In general, long-term disability is a better option for people because the coverage lasts longer, and policies tend to be more cost-effective; however, long-term disability polices are more expensive than short-term disability policies. Short-term disability can be a helpful supplement to long-term disability coverage, but it usually is insufficient on its own.
To make sense of the differences between short-term and long-term disability, it is helpful to compare their respective benefit periods, elimination periods, average costs, and how the policies can be obtained. Short-term disability’s benefit period lasts between 3 and 6 months, whereas long-term disability’s benefit period can be 2 years, 5 years, 10 years, or until retirement. The elimination period (the amount of time you have to wait before your disability coverage begins) for short-term disability is less than 14 days; for long-term disability, it can range from 30-720 days, but 90 days is typical. The longer the elimination period, and the longer you go without accessing the benefits of your policy, the less expensive the policy will be. Conversely, the longer the benefit period, the more expensive your policy will be.
Another difference between short-term and long-term disability is the purpose behind each. Shot-term disability is designed to pay a portion of your income for a short period of time after your sick leave runs out. These policies typically do not cover a work-related injury, but they frequently cover other disabling injuries, childbirth, and prolonged illnesses. Long-term disability, on the other hand, usually provides coverage until you return to work, you are no longer disabled, or you reach retirement age under Social Security.
The average cost for both kinds of disability policies is 1-3% of your annual salary. Both policies are usually employer-sponsored, but you can purchase long-term disability coverage from a private carrier as well. Employer-sponsored policies can be handy and cost-effective, but remember that your coverage disappears if you are fired or choose to leave. Your employer might give you the opportunity to purchase the same policy on your own, but it will likely be significantly more expensive.
The average disability lasts three years, so you can see why short-term disability coverage is frequently insufficient and is most beneficial as a supplement to a long-term disability policy.
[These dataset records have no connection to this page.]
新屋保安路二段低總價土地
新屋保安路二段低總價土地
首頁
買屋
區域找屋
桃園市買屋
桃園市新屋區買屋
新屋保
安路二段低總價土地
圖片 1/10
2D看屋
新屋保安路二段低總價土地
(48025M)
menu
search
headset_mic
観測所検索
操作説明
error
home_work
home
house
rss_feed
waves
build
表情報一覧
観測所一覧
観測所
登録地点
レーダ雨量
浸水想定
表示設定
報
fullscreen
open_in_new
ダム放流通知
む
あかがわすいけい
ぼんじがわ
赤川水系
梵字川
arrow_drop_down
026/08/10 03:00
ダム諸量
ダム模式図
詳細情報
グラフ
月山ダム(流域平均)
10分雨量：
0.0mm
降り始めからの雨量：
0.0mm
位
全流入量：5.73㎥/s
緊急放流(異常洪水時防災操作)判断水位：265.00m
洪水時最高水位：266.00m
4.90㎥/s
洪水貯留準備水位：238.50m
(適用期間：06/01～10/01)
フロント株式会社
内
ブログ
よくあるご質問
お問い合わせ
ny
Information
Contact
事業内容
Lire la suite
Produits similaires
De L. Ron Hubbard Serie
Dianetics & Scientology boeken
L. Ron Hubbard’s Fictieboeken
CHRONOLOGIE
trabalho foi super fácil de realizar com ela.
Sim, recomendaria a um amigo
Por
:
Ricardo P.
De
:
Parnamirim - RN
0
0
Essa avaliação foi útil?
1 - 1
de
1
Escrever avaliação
Another difference between short-term and long-term disability coverage is that short-term disability policies usually provide 80% of your income, and long-term disability policies typically provide 60%. Unlike wages, however, disability benefits are not taxed.
If you are in the market for a disability policy, remember that there are a few factors that will contribute to the cost of your policy, regardless of whether it is a short-term or long-term policy. The most important ones are your occupation, health, age, and location. Make sure you review the potential providers. Only choose one that has high ratings from AM Best or the Better Business Bureau.